Sunday, March 16, 2003

Hawks' bench packs powerful 1-2 punch

Wilkins, English offer knowledge to young players

By Keith Parsons
The Associated Press

ATLANTA - Dominique Wilkins, the "Human Highlight Film" during his playing days, sat on the Atlanta Hawks' bench before a recent game, his 6-foot-7 frame sprawled across two chairs.

On the court, Hall of Famer Alex English ran players through shooting drills.

Two of the top 11 scorers in NBA history, they're now part of the same coaching staff.

"It's an honor to work with those guys every day," guard Jason Terry said.

English originally was hired as director of player development, but when Lon Kruger was fired in December, English became the top assistant for new coach Terry Stotts. Wilkins has been back with the Hawks for nearly three seasons.

He is an assistant in player development and sits on the bench during home games, and attends most practices.

"I love it," Wilkins said. "Working with these young guys, trying to help them out.

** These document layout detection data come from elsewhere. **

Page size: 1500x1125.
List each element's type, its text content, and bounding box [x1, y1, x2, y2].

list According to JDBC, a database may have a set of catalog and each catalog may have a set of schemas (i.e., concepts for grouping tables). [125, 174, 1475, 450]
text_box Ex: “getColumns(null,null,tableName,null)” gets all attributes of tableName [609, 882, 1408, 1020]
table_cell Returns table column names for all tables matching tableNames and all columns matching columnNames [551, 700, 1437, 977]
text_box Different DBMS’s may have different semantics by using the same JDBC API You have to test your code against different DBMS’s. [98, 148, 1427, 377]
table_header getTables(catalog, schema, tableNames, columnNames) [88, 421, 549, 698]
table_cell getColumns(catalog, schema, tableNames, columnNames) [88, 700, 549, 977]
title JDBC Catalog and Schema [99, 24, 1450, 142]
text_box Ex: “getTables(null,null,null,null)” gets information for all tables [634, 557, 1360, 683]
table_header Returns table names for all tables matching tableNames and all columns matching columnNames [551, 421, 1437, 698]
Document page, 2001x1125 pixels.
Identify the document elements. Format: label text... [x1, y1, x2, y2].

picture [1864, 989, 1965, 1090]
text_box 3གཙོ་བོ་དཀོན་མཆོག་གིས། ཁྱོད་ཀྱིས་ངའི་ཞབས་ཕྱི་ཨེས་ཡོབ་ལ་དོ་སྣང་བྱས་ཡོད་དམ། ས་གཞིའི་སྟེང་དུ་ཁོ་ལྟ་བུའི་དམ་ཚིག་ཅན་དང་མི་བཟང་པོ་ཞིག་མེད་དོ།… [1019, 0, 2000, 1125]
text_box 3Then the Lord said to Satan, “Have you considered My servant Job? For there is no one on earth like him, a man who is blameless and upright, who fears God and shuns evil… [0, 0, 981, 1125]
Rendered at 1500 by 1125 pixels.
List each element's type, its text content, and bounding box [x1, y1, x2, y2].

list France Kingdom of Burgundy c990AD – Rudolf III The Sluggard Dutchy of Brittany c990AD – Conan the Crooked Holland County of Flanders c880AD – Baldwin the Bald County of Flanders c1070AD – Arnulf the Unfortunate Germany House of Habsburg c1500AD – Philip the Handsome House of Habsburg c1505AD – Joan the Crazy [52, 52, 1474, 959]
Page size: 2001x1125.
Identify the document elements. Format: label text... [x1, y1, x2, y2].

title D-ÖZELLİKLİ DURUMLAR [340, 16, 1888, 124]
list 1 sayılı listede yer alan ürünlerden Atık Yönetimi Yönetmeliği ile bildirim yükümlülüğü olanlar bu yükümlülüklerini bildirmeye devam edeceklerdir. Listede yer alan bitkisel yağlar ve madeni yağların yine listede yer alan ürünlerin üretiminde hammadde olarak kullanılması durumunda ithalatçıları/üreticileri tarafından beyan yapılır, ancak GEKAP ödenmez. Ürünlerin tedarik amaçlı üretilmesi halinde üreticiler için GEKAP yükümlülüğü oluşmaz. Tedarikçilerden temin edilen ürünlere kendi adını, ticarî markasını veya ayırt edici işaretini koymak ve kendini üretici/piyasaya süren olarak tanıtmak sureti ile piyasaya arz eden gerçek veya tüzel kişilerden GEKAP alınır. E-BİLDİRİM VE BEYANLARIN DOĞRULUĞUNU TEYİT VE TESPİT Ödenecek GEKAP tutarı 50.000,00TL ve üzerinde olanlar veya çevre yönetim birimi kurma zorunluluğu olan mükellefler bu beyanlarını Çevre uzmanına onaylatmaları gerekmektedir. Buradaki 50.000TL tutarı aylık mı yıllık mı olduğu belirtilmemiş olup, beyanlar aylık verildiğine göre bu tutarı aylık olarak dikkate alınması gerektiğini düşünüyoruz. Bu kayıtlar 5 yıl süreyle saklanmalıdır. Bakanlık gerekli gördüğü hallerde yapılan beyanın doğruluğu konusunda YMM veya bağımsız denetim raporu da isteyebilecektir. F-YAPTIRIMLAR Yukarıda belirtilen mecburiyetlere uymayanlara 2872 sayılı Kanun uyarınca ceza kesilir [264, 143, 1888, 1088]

There's nothing like it."

Well, it might be better if Atlanta was winning more.

During games, English and Wilkins often are the main attractions, drawing cheers when they walk on the court and signing autographs after games

"It's nice to be appreciated," Wilkins said.

Terry knows they can still play. He's familiar with what Wilkins did for the team as a player. And recently, he watched one of English's old games on ESPN Classic.

"I was kind of surprised, though," Terry said. "Coach English always talks about defense, rebounding, making the extra pass, but from what I saw, all he was doing was shooting."

English has a simple explanation: check the stats.

"Don't worry about points, look at my rebounds and assists," he said.

For the record, he averaged 5.5 rebounds and 3.6 assists.

But English and Wilkins are best known as scorers. Wilkins finished his career with 26,668 points, ninth on the all-time list. English's total of 25,613 is 11th.

"Those guys were gunners, man," said Clippers coach Dennis Johnson. "They could fill it up.

"But they were more than just scorers. 'Nique was a great rebounder, and Alex did all the little things to help his team win. They were winners."

When he left the NBA as a player, Wilkins was seventh in career scoring. Yet when the league announced its top 50 players of the first 50 years, he was left off the list, a decision that still bothers him.

"That hurt. I feel like I did everything I could when I played," Wilkins said. "People say we never won when I was in Atlanta, but we made the playoffs every year.

"But the other guys know I should have been there. Magic Johnson, Isiah Thomas, those guys lobbied pretty hard for me after it was over, and that was nice."

For now, though, Wilkins and English are focused on their new careers. Wilkins has talked about his wish of becoming a head coach in the NBA, and English led the North Charleston Lowgators to the finals as a head coach in the first season of the National Basketball Development League.